EXERCISE AIM.
Can you print, word for word, the lines of the listing starting at its first line and ending at the line containing "genus: Artemisia"?

(Dataset items)
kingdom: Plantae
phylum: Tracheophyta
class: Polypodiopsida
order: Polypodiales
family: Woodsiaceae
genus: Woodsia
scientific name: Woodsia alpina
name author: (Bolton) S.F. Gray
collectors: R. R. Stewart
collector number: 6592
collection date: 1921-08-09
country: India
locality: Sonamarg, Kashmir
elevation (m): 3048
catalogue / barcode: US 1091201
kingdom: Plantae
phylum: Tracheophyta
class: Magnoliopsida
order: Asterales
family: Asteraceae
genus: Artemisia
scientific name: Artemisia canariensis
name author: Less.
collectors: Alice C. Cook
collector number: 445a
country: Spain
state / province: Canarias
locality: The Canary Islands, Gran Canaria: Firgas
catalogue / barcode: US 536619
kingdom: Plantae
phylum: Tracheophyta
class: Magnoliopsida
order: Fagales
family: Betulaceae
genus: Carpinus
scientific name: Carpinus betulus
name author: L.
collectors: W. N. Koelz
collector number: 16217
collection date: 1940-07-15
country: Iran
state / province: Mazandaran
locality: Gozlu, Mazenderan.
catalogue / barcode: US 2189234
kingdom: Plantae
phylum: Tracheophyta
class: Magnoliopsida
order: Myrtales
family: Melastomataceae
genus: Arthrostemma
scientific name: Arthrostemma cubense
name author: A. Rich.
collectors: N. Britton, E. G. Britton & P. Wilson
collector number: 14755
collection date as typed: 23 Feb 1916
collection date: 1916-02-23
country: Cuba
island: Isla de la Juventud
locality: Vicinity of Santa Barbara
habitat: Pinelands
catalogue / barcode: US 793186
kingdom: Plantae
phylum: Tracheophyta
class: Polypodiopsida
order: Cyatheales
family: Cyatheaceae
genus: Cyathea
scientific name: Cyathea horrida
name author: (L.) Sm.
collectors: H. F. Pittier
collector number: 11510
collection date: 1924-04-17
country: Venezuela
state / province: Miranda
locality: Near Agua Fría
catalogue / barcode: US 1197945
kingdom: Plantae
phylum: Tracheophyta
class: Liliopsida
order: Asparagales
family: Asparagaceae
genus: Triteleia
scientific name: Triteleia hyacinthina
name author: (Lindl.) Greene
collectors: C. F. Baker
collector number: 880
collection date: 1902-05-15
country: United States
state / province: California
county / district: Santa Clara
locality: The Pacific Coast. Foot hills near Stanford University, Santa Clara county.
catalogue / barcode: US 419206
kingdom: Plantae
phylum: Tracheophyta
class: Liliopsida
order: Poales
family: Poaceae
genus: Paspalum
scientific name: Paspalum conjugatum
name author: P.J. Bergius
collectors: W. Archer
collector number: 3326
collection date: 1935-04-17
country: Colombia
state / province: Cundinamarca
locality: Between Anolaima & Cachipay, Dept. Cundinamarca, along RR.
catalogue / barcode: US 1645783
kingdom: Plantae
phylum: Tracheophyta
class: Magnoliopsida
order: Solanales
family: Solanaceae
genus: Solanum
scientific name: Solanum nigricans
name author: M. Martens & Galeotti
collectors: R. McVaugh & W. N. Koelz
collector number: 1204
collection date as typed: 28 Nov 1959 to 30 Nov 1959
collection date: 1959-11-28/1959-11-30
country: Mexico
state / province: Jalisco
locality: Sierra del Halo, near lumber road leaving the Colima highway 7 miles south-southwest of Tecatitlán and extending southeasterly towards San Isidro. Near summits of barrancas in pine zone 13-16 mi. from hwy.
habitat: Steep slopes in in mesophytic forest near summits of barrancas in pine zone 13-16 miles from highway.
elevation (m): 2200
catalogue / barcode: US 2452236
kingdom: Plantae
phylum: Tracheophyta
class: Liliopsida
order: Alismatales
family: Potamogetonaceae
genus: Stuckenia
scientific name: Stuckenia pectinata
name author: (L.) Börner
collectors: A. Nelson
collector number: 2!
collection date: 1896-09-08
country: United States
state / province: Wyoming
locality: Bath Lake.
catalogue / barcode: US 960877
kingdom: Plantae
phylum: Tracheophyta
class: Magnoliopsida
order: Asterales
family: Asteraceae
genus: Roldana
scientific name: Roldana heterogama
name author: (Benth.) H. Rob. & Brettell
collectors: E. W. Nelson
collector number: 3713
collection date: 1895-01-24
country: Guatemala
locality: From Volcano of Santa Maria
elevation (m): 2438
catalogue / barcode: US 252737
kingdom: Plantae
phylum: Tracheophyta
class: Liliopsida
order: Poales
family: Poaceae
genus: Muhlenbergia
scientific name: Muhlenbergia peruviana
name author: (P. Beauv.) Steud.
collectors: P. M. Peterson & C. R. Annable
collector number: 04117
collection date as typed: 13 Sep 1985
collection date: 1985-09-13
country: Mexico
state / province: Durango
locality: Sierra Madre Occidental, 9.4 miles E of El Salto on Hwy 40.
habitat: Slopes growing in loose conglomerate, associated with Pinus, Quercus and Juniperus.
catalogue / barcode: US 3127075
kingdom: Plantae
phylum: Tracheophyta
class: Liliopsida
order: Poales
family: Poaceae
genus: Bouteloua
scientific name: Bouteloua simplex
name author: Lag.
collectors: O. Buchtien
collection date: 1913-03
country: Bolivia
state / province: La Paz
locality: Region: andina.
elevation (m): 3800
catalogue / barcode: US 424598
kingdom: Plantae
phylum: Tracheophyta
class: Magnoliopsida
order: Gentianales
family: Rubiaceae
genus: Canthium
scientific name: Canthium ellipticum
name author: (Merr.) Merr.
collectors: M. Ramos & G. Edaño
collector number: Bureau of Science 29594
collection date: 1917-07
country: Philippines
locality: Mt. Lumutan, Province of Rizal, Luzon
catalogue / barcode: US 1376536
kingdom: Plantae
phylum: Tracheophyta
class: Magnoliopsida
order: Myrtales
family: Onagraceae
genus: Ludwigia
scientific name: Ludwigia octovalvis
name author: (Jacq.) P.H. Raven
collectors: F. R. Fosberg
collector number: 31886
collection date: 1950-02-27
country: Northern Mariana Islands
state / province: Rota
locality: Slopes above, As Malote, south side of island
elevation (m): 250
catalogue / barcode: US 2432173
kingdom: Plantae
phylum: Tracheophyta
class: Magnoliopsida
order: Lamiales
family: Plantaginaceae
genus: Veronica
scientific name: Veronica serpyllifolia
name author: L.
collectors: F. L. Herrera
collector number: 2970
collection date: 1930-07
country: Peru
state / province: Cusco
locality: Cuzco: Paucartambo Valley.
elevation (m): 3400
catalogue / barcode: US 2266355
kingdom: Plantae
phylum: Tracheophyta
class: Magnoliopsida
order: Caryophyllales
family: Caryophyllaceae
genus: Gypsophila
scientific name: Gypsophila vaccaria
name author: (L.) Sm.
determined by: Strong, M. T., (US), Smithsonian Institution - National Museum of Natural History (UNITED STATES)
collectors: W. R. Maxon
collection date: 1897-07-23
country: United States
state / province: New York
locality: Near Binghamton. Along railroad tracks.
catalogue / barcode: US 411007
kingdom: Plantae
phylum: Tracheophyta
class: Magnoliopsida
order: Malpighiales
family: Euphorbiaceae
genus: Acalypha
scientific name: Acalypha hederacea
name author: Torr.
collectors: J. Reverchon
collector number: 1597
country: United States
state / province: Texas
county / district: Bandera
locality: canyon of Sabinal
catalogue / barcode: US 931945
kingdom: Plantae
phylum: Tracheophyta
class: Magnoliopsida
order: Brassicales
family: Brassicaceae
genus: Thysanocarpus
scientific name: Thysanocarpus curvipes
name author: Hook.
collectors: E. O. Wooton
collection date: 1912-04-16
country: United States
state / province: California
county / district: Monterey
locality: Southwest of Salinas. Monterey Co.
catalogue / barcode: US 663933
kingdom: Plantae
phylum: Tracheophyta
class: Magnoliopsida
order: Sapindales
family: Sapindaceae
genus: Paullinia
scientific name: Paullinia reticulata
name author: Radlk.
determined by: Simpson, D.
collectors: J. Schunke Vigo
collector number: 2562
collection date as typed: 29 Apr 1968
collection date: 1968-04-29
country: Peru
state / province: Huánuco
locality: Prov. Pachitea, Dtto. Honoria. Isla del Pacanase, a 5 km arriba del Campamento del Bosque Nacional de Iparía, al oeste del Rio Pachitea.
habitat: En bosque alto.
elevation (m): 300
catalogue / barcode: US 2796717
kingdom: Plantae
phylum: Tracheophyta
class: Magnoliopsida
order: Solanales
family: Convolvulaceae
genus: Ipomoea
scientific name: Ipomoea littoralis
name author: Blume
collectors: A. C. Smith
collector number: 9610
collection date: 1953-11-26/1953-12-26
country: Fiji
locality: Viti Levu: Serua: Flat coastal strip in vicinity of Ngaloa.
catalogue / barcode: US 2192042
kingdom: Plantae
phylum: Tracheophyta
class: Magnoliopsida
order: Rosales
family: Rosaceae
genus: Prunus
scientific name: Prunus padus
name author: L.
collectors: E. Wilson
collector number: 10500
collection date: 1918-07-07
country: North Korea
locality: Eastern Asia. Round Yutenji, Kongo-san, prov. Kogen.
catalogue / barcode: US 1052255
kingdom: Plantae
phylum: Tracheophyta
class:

CORRECT RESULT.
kingdom: Plantae
phylum: Tracheophyta
class: Polypodiopsida
order: Polypodiales
family: Woodsiaceae
genus: Woodsia
scientific name: Woodsia alpina
name author: (Bolton) S.F. Gray
collectors: R. R. Stewart
collector number: 6592
collection date: 1921-08-09
country: India
locality: Sonamarg, Kashmir
elevation (m): 3048
catalogue / barcode: US 1091201
kingdom: Plantae
phylum: Tracheophyta
class: Magnoliopsida
order: Asterales
family: Asteraceae
genus: Artemisia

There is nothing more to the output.